This README discusses the IBP library. To replicate our paper's experiments check our Experiment README.
This repository contains the source code, profiling scripts, and workloads evaluated for Invariant Bit Packing (IBP) compression, introduced in the EuroSys 2026 paper titled "Reducing the GPU Memory Bottleneck with Lossless Compression for ML".
IBP identifies and eliminates low-entropy, invariant bits across sets of tensors, improving throughput by employing GPU-optimized decompression mechanisms, leveraging warp parallelism, low-overhead bit operations, and asynchronous GPU-optimized PCIe transfers. We provide easy-to-use APIs, showcasing them by adding IBP support to GNN training, as well as DLRM and LLM inference frameworks.

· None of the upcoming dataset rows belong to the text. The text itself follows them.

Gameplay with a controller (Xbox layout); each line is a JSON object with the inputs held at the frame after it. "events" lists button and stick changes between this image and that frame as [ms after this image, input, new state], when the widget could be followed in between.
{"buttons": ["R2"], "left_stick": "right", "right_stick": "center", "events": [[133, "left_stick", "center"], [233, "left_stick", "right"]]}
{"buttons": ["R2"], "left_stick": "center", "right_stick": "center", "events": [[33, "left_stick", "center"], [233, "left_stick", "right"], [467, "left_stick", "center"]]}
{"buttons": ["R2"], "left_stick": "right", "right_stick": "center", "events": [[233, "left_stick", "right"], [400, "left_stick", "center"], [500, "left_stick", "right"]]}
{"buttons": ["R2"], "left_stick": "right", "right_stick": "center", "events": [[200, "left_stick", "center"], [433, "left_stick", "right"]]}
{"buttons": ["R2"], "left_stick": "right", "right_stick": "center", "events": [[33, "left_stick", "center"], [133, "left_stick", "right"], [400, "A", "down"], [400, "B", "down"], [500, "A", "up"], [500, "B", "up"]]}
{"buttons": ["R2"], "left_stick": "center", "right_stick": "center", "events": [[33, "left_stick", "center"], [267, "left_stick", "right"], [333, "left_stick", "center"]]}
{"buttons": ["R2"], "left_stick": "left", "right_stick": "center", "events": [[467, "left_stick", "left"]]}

Full details of our implementation can be found in our paper:
Reducing the GPU Memory Bottleneck with Lossless Compression for ML Aditya K Kamath, Arvind Krishnamurthy, Marco Canini, Simon Peter 21st European Conference on Computer Systems (EuroSys), 2026 DOI: https://doi.org/10.1145/3767295.3803595
Hardware:
- NVIDIA Ampere+ GPU, for async memory instructions
Software:
- CUDA 11+
- Python 3.9+
- PyTorch with CUDA support
In setup.py you may need to add flags for newer GPUs. For example for Hopper you can uncomment in line 21/22:
#cc_flag.append("-gencode")
#cc_flag.append("arch=compute_90,code=sm_90")git clone https://github.com/AKKamath/InvariantBitPacking.git
cd InvariantBitPacking
pip install torch # Make sure torch is already installed.
pip install -v . --no-build-isolation
You can then use ibp in your Python files by including it, as detailed below.
We provide both high-level PyTorch and low-level CUDA API for integration with projects.
After installing IBP, you can import it into your program in the following manner:
import torch
import ibp
Make sure torch is imported before IBP, otherwise you will get errors. The API for IBP is as follows:
# Whether to output IBP debug statements.
ibp.print_debug(flag: bool)
# Preprocess the provided dataset. The dataset is expected to be a 2D Tensor [num_vecs x vec_size]
# You can reshape/view your tensor if it is higher dimensional. Threshhold is the invariant percentage to fix.
# If None, we sweep over 0.7 to 0.95 to find a good threshold.
# Returns: mask and bitval GPU tensors
ibp.preprocess(dataset: torch.Tensor, threshold: float | None = None)
# Preprocess the provided dataset using K-means. Specify the number of centroids to use.
# Returns: mask and bitval 2D GPU tensors.
ibp.preprocess_kmeans(dataset: torch.Tensor, centroids: int, threshold: float | None = None)
# Computes the compressed size of a dataset.
# Non-blocking call. Synchronize CUDA before accessing output tensor.
# This function calculates the size of each element of the compressed dataset.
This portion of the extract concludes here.